During its later years as a full-service station, the station had a MOR music format during the 1970s, plus 19 hours of urban music per week which also had its own music surveys, but that was later dropped by the end of the decade. The station's music format was upgraded to adult contemporary in the late-1970s and remained as an AC station until the mid-1990s. WHBC was an affiliation of the ABC Entertainment Network during its longtime adult contemporary music run. Aside of its music programming, 27 hours of news programming were added each week during the early-1990s, and more talk and sports shows began filling in later in the decade.
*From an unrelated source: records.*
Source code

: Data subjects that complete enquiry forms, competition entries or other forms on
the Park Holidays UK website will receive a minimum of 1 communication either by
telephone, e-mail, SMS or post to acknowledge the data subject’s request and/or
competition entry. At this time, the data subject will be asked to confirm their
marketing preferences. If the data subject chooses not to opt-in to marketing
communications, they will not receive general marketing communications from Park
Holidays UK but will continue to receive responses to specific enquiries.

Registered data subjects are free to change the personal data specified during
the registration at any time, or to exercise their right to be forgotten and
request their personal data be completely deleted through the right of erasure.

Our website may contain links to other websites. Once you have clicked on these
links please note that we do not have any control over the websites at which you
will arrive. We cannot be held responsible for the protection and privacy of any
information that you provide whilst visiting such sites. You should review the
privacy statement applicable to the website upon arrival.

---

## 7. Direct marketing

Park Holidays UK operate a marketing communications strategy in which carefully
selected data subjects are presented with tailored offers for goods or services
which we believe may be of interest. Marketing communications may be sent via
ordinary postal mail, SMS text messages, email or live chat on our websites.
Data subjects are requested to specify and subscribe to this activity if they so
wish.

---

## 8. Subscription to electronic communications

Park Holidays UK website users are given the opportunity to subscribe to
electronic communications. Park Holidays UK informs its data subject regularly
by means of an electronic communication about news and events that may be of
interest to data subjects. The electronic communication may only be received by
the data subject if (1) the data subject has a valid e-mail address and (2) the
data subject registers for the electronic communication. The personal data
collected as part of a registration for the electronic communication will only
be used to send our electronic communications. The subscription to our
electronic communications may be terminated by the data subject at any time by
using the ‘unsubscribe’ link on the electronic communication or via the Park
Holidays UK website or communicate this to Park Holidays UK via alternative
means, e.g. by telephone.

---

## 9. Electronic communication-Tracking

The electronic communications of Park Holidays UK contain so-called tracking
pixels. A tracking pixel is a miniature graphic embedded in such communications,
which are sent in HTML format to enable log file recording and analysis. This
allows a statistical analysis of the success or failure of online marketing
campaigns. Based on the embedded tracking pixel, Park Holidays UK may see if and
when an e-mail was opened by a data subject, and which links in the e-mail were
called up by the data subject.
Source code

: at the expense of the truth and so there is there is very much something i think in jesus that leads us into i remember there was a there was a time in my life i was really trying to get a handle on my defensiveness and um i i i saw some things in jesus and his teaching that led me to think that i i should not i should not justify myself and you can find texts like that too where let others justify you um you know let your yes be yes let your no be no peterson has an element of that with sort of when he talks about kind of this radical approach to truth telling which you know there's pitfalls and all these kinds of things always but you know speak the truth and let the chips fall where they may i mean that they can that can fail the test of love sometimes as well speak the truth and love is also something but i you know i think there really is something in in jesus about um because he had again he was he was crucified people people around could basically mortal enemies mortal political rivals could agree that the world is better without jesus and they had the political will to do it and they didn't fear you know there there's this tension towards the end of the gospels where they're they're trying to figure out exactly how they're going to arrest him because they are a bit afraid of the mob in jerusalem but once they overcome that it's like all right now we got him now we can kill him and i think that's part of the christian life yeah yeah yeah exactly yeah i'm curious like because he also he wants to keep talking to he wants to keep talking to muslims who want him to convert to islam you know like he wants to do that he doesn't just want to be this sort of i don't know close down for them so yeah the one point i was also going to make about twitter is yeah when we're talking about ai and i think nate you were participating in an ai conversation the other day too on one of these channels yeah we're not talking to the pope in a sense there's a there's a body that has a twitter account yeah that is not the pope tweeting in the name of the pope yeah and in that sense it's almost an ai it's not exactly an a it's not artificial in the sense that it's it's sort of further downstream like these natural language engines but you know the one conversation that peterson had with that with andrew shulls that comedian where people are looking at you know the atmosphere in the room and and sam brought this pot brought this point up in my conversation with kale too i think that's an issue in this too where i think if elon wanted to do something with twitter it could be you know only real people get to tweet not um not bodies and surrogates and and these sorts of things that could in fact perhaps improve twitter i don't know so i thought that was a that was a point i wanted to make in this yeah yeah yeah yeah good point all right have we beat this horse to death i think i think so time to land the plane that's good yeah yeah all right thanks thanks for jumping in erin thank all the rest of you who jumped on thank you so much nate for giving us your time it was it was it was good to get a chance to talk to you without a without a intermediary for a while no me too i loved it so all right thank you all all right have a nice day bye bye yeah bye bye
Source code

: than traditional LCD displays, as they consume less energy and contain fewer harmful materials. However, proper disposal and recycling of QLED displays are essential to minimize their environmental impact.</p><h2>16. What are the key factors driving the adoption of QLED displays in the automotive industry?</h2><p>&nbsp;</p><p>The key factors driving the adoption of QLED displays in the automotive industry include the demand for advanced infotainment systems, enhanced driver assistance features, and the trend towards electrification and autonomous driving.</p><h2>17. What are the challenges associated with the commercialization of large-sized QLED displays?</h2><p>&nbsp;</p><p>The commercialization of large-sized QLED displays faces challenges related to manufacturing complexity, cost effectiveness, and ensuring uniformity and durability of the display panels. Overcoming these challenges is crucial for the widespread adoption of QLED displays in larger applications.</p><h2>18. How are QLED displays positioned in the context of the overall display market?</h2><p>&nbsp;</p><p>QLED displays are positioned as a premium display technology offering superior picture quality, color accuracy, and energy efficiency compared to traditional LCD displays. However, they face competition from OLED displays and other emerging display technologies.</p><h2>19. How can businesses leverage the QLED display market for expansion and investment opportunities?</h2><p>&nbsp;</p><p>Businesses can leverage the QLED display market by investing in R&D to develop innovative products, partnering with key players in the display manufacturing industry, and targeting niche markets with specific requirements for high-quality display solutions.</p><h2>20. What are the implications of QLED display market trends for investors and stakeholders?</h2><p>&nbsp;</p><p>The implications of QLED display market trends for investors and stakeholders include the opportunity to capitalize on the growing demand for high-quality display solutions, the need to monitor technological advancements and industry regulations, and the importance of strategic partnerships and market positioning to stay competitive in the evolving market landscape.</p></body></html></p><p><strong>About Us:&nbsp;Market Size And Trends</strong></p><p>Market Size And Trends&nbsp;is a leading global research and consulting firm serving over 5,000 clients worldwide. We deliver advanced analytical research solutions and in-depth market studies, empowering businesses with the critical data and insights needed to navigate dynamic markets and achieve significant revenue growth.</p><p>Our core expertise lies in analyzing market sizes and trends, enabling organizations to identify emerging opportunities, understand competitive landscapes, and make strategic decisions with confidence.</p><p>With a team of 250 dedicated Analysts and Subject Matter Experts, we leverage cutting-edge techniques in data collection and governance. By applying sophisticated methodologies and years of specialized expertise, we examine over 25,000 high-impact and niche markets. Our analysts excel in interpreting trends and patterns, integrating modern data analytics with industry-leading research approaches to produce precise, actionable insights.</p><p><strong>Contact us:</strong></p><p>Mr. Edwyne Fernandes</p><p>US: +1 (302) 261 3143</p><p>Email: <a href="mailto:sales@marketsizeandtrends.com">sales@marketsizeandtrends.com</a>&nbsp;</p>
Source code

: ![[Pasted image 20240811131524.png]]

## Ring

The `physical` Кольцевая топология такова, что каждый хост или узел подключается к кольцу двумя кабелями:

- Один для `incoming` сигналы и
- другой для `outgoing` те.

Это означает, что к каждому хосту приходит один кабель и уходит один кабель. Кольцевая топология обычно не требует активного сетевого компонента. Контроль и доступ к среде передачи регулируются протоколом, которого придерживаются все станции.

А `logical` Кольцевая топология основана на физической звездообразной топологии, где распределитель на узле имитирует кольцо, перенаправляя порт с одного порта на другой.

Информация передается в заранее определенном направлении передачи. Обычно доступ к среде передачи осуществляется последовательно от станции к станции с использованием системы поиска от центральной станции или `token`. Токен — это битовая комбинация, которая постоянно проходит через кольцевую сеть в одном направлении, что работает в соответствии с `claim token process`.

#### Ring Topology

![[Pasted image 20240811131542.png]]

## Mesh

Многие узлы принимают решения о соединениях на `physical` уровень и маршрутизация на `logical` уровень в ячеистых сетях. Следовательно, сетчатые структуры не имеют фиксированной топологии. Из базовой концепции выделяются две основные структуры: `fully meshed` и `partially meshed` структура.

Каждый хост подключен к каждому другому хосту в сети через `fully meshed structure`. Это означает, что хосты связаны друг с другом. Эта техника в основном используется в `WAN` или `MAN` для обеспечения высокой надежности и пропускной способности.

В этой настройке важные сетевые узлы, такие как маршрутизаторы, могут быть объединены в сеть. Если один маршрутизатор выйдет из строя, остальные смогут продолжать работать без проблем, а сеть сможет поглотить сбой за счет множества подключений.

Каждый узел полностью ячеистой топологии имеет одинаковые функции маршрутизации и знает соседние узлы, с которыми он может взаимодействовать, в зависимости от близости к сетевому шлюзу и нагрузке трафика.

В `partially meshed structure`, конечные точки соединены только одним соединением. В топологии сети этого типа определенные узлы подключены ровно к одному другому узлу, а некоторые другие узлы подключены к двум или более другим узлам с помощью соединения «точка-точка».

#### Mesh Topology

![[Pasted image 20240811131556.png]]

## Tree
On March 26, 2007, WHBC ended its long-running Full Service format mixing talk with oldies music. It became a full-time talk station, eliminating its remaining music dayparts. The station also broadcasts a show known as "Tradio", a program where listeners can call in and sell items to other listeners, which lasted for several years.

WHBC was one of the first radio stations to stream live play-by-play coverage of the Massillon Tigers and Canton McKinley high school football game over the Internet during the 1997 football season. People from all parts of the United States and the world were able to listen to the game live via the Internet.

In 2014, NextMedia sold WHBC, WHBC-FM and the company's 31 other radio stations to Digity, LLC. The price tag was $85 million. The transaction was consummated on February 10, 2014.

In November 2014, 20-year veteran sports host Sam Bourquin ended his relationship with the station, after an announcement on WHBC.com and on WHBC's Facebook page. The station attempted to move Bourquin to a slot in WHBC's morning show, where former Sports Director Jim Johnson had spent the bulk of his career before he retired.

Effective February 25, 2016, Digity and its 124 radio stations were acquired by Alpha Media for $264 million. Alpha Media merged with Connoisseur Media on September 4, 2025.